Let's think of a typical day on your farm; I know, what day is ever typical?  But for the sake of our discussion here, think about the things you do or that need to be done everyday.  When you get to the barn first thing in the morning what, needs to be noticed?  Are all animals doing well at first glance? Is all of the milking and feeding equipment running and sounding okay? As the milking is being done, are any cows showing signs of heat or possible health issues? When the calves are fed, are there any issues with their health?  Does anything need to be cleaned or changed for the calves?  How are the feed inventories?  Does anything need to be ordered?  As you walk through the barn, is there anything that needs attention?  Any barn cleaning needs? Are there any water leaks or general barn repairs that need to be done?  Are there any immediate electrical wiring needs or long term needs that should be considered?

On your way in for breakfast, observe what needs to be done in regards to the farm yard.  Check the fences or gates to see if they need repair.  Does the fuel barrel need refilling? Are there any flat tires or machinery in need of attention? Are there any equipment or machinery parts that need to be ordered? The list goes on and on.

No doubt, there is the need for a good "noticer" on each dairy farm.  And, you have not even made it to the house for breakfast yet and the "noticer" could have quite a 'things to do' list.  The "noticer" on your farm should have a plan on how to remember all the things noticed that need attention.   That person should have a notebook and pen in his/her pocket to make notes, or have a big white board and markers located in a convenient place on which to write the items noticed so they get done.  Having a "noticer" will be of no value if there is not a plan to get the noticed needs communicated to the proper person to ensure each is appropriately addressed.  The dairy farm manager must make sure the "noticer" system is working, there is a communication method in place, and that appreciation is given or a thank you is extended to all involved. 

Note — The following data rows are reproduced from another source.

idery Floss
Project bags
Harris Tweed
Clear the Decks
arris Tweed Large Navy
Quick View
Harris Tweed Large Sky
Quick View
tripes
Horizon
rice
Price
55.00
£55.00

So, a "noticer" can be a very valuable part of any farm team, as our Otter Tail County producer said.  Remember how this management point arose?  It resulted from dairy farmers getting together, talking about what is happening on their farms. The University of Minnesota Extension Dairy Team offers many educational opportunities throughout the year where farmers can get together, hear the latest research information and visit with other dairy producers to learn about such ideas as how to have a "noticer" for your dairy operation.